Gabriele Schmidt, Landesbezirksleiterin ver.di NRW: „Die Kolleginnen und Kollegen in den Kitas arbeiten seit Jahren am Limit. Schlechte Personalschlüssel, hohe Krankenstände und fehlende Fachkräfte belasten den Alltag massiv. Schon heute fehlt oft die Zeit, um Kinder so zu begleiten, wie es pädagogisch notwendig wäre.“

Kritisch sieht ver.di insbesondere die geplante organisatorische Auslagerung der Sprachförderung aus den Kindertageseinrichtungen heraus. Statt neuer Vorkurse brauche es mehr Personal und bessere Bedingungen in den bestehenden Einrichtungen.

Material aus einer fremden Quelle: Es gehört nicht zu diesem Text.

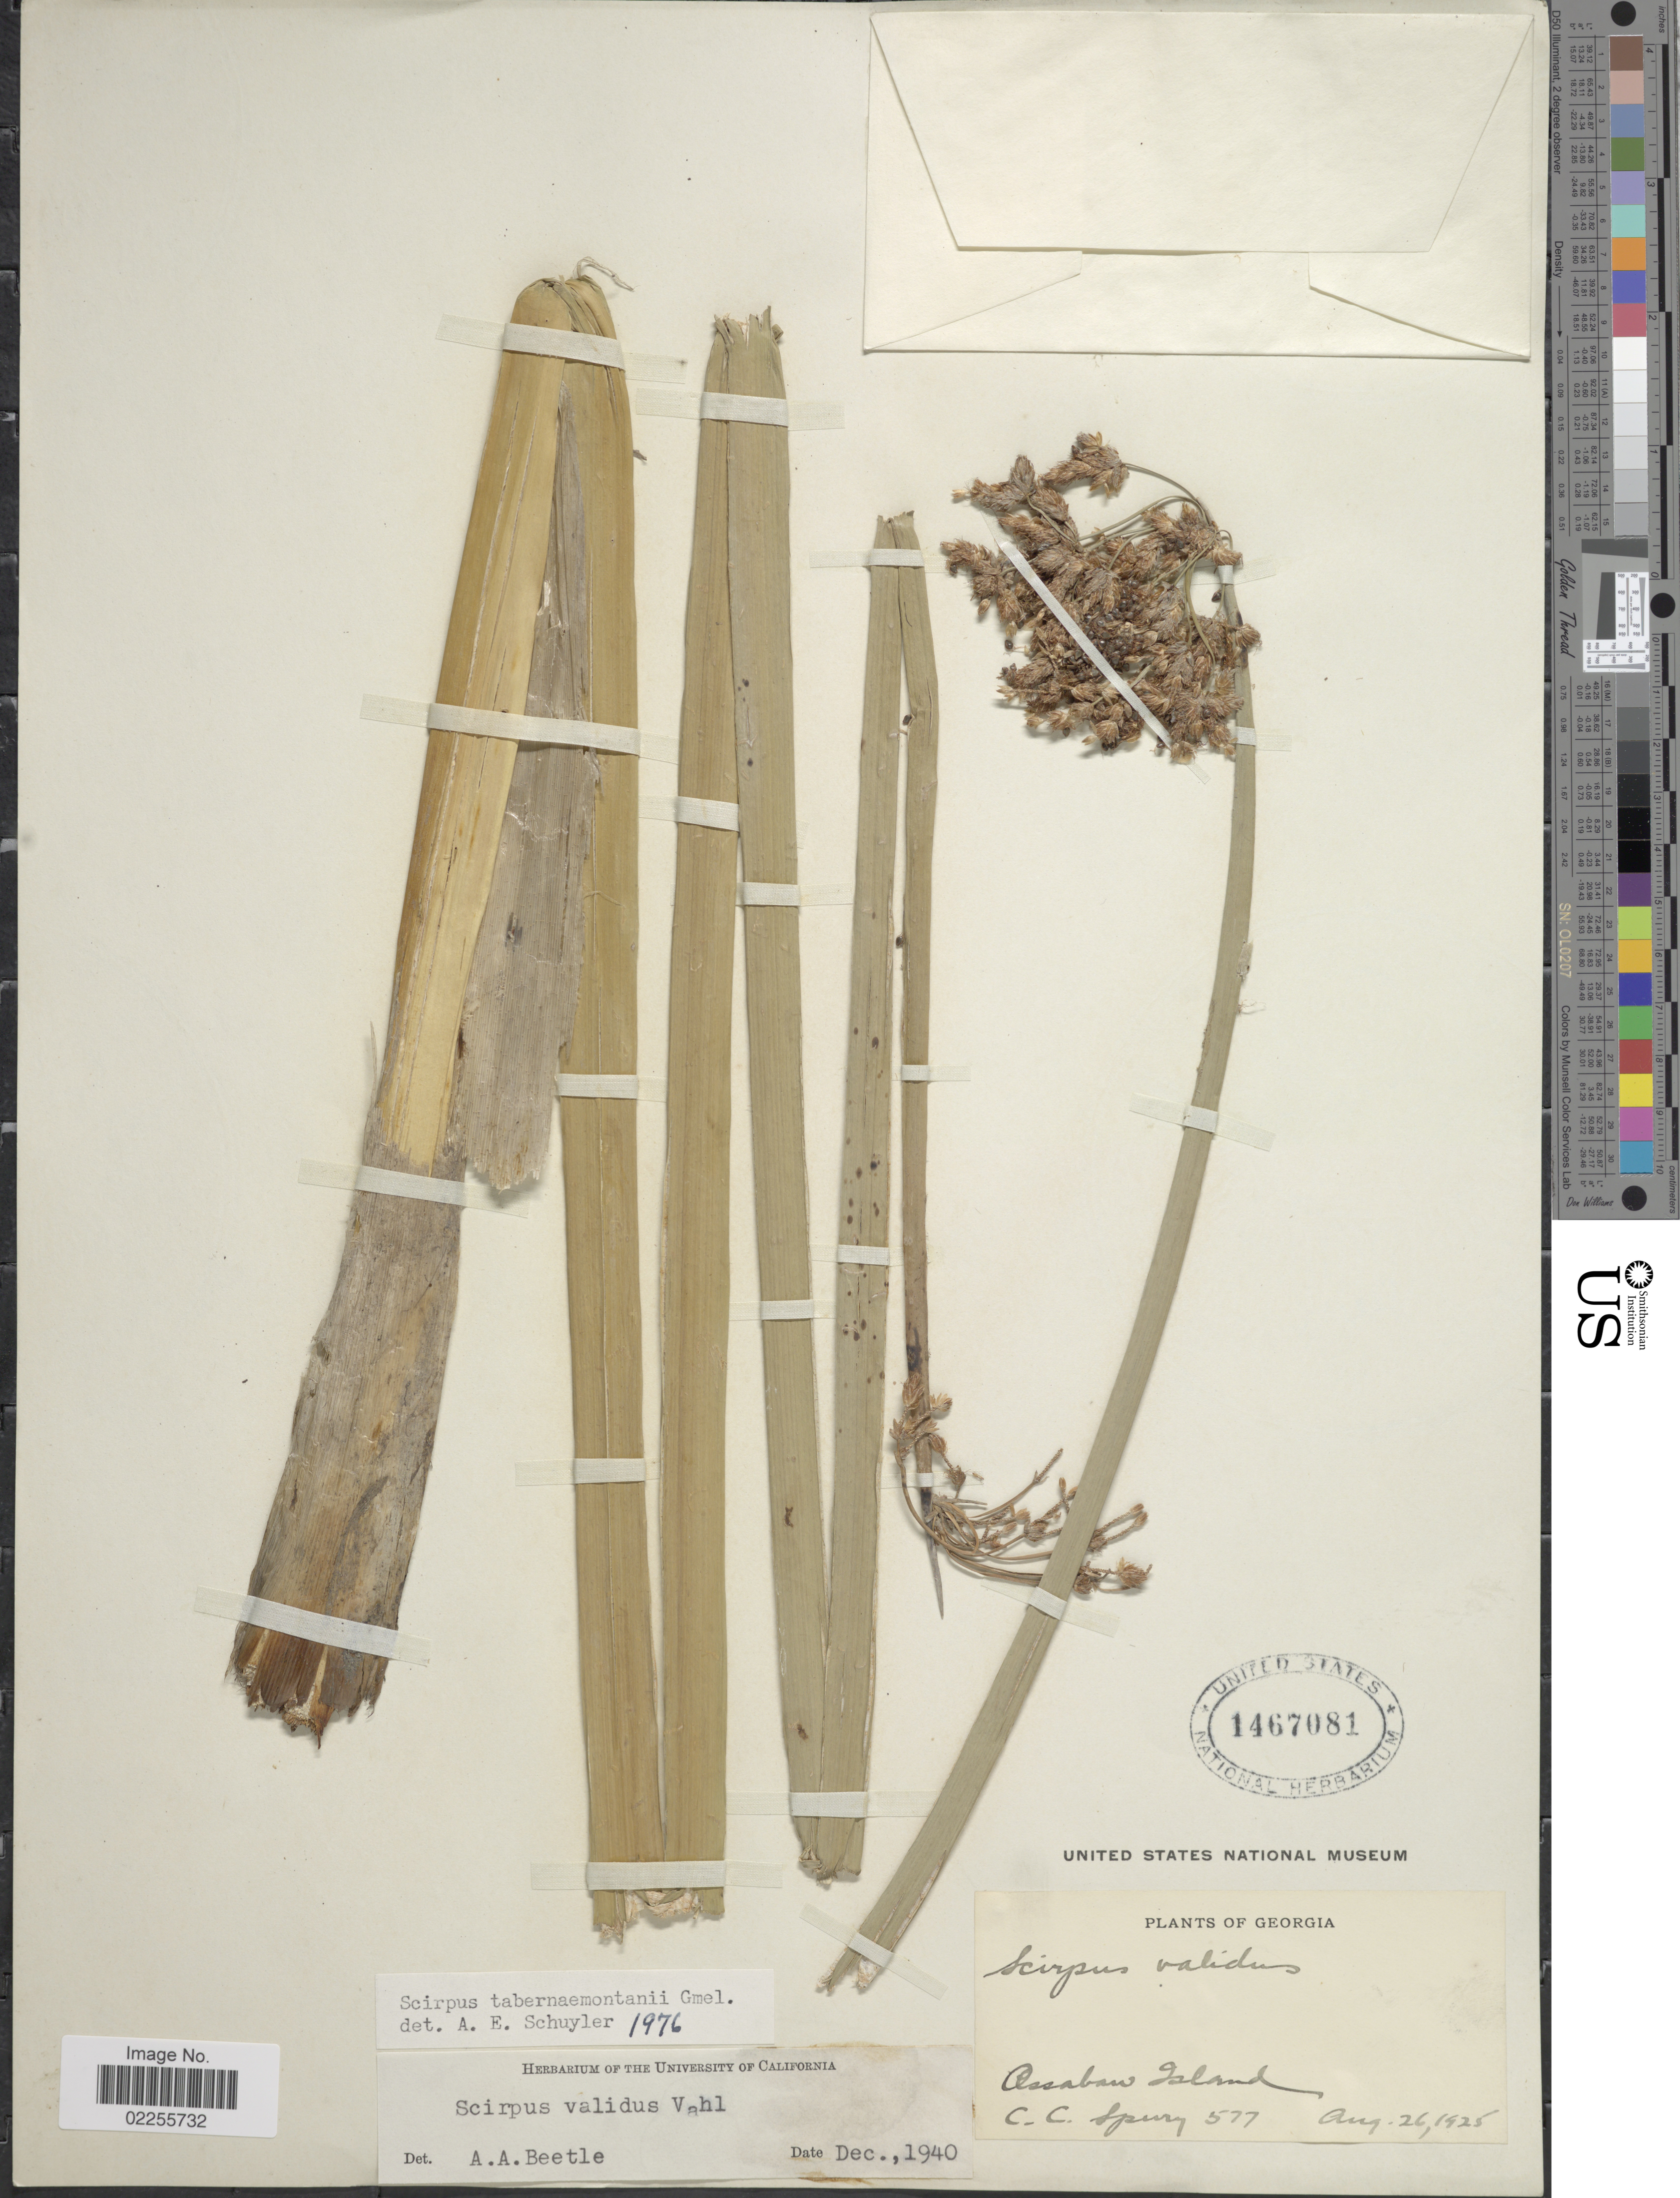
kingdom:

„Sprachförderung gelingt nicht durch zusätzliche Belastung und organisatorische Verschiebungen. Kinder brauchen verlässliche Bezugspersonen, Zeit und Förderung in ihrem vertrauten Alltag. Genau dafür fehlen aber seit Jahren die notwendigen Ressourcen“, so Schmidt weiter.

Aus Sicht der Gewerkschaft bleiben zudem zentrale Fragen des Gesetzentwurfs ungeklärt. Dazu zählen fehlende Raumkapazitäten, Beförderungs- und Versicherungsfragen, unklare Konzepte zur Umsetzung der Sprachförderung sowie der bereits bestehende Mangel an Fachkräften.

ver.di NRW warnt außerdem vor den Folgen verpflichtender Vorkurse für Kinder und Familien. Die Gewerkschaft sieht die Gefahr früher Stigmatisierung und weiterer Belastungen für Beschäftigte und Eltern.